Job Env Config
This document describes env configuration information. The common parameters can be used in all engines. In order to better distinguish between engine parameters, the additional parameters of other engine need to carry a prefix.
In flink engine, we use flink.
as the prefix. In the spark engine, we do not use any prefixes to modify parameters, because the official spark parameters themselves start with spark.
Common Parameter
The following configuration parameters are common to all engines.
job.name
This parameter configures the task name.
jars
Third-party packages can be loaded via jars
, like jars="file://local/jar1.jar;file://local/jar2.jar"
.
job.mode
You can configure whether the task is in batch or stream mode through job.mode
, like job.mode = "BATCH"
or job.mode = "STREAMING"
checkpoint.interval
Gets the interval (milliseconds) in which checkpoints are periodically scheduled.
In STREAMING
mode, checkpoints is required, if you do not set it, it will be obtained from the application configuration file seatunnel.yaml
. In BATCH
mode, you can disable checkpoints by not setting this parameter. In Zeta STREAMING
mode, the default value is 30000 milliseconds.
checkpoint.timeout
The timeout (in milliseconds) for a checkpoint. If the checkpoint is not completed before the timeout, the job will fail. In Zeta, the default value is 30000 milliseconds.
parallelism
This parameter configures the parallelism of source and sink.
shade.identifier
Specify the method of encryption, if you didn't have the requirement for encrypting or decrypting config files, this option can be ignored.
For more details, you can refer to the documentation Config Encryption Decryption
Zeta Engine Parameter
job.retry.times
Used to control the default retry times when a job fails.
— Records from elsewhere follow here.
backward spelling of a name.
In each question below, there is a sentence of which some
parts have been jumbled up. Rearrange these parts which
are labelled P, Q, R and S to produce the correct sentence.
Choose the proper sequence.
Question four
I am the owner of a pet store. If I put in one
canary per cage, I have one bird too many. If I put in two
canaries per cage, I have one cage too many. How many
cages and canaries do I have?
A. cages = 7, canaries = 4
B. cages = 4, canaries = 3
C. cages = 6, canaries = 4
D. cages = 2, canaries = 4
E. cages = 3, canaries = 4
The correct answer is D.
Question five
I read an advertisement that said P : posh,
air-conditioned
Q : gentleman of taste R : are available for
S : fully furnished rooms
The default value is 3, and it only works in the Zeta engine.
job.retry.interval.seconds
Used to control the default retry interval when a job fails. The default value is 3 seconds, and it only works in the Zeta engine.
savemode.execute.location
This parameter is used to specify the location of the savemode when the job is executed in the Zeta engine.
The default value is CLUSTER
, which means that the savemode is executed on the cluster. If you want to execute the savemode on the client,
you can set it to CLIENT
. Please use CLUSTER
mode as much as possible, because when there are no problems with CLUSTER
mode, we will remove CLIENT
mode.
Flink Engine Parameter
Here are some SeaTunnel parameter names corresponding to the names in Flink, not all of them. Please refer to the official Flink Documentation.
Flink Configuration Name | SeaTunnel Configuration Name |
---|---|
pipeline.max-parallelism | flink.pipeline.max-parallelism |
execution.checkpointing.mode | flink.execution.checkpointing.mode |
execution.checkpointing.timeout | flink.execution.checkpointing.timeout |
... | ... |
Spark Engine Parameter
Because Spark configuration items have not been modified, they are not listed here, please refer to the official Spark Documentation.